3.1. Bacterial RNase III
The conservation of the RIIID within bacterial genomes allowed the identification of RNase III enzymes in the majority of bacterial species with, so far, the exception of Deinococcus radiodurans [6]. Similar to Ec-RNase III [18], RNase III is not essential in most bacteria (e.g., S. aureus [73], C. jejuni [69], Borrelia burgdorferi [74] or Synechococcus sp. strain PCC 7002 [55]). However, RNase III was shown to be essential in B. subtilis due to its requirement for toxin silencing [75].

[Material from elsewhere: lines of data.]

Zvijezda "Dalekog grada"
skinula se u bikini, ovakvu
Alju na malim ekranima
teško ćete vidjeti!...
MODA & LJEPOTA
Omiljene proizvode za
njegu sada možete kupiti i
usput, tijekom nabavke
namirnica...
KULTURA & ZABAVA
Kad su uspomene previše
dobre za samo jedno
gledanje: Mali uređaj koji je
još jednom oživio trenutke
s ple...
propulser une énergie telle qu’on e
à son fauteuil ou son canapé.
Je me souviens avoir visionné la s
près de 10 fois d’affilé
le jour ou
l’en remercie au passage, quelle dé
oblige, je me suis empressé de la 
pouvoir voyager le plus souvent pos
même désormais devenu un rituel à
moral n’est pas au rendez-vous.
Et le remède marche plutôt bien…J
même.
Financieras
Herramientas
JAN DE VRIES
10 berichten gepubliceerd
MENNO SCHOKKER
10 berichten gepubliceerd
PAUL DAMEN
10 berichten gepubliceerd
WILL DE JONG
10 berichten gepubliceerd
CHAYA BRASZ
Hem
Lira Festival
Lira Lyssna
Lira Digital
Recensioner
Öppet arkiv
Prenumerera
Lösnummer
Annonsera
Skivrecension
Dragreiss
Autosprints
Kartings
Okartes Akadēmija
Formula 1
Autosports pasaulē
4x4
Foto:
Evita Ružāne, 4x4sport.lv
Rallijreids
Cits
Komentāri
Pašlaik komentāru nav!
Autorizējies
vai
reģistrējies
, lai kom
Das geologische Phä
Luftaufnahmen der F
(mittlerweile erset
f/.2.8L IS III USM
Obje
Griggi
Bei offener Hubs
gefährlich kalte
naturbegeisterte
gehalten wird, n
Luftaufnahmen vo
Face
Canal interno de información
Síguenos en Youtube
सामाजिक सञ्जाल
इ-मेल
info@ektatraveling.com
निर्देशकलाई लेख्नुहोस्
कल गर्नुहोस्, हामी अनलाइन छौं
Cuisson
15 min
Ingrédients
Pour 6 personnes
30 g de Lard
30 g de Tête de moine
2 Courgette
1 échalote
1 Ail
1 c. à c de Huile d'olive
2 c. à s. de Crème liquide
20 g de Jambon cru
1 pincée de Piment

To obtain a better understanding of RNase III binding sites and cleavage determinants among species, complementation and substrate specificity assays have often been used. B. subtilis RNase III (referred hereafter as Bs-RNase III) exhibits 36% sequence identity with Ec-RNase III and is able to complement the maturation of rRNAs when expressed in an E. coli rnc mutant [76]. However, although Bs-RNase III can cleave at the same location of some Ec-RNase III substrates in vitro, the contrary is not valid for the Bs-RNase III targets tested [77]. Of note, B. subtilis also contains a shorter form of RNase III that lacks the dsRBD, named Mini-III (hereafter referred to as Bs-Mini-III) which catalyzes the 23S rRNA maturation [78]. Furthermore, while RNase III from Rhodobacter capsulatus can cleave some of Ec-RNase III substrates at the exact position in vitro, the contrary is not true, as Ec-RNase III is unable to process the R. capsulatus pre-23S rRNA [79][80][79,80]. In the cyanobacteria Synechococcus sp. strain PCC 7002, three RNase III enzymes were identified, of which one is a homologue to the Bs-Mini-III [55]. Two of them are involved in independent maturation events of the pre-23S rRNA while another participates in plasmid copy number regulation.
3.2. Eukaryotic RNase III
The first eukaryotic RNase III enzymes were identified by sequence comparison with Ec-RNase III. Pairwise comparison of the entire Ec-RNase III revealed 24% identity with Pac1p from the yeast Schizosaccharomyces pombe [81][82][81,82] and 25% identity with Rnt1p from the yeast Saccharomyces cerevisiae [83] (as compared to 36% identity between Ec and Bs-RNase III). Analogous to the known function of bacterial RNase III, Pac1p and Rnt1p were also shown to be involved in rRNA maturation [84][85][84,85]. Other RNase III members were identified, thanks to their RIIID signature domain, in higher eukaryotes. Drosha [86] and Dicer [87] are involved in different steps of the maturation of micro RNAs (miRNAs) and silencing RNAs (siRNAs) within the RNA interference pathway [88]. Additional eukaryotic RNase III enzymes demonstrating different domain compositions are represented in Figure 4. They include KREN1 to 3 and mRPN1 from Trypanosoma brucei mitochondrial kinetoplast, which contain a C2H2 Zinc finger and whose precise roles remain unclear [89][90][89,90], RNC1 in Zea mays chloroplasts, whose two RIIIDs are catalytically inactive [91], AtRTL1/2 class II RNase III-like enzymes in Arabidopsis thaliana nucleus [92][93][92,93] and RNC3/4 mini-RNase III-like enzymes in Arabidopsis thaliana chloroplast [94].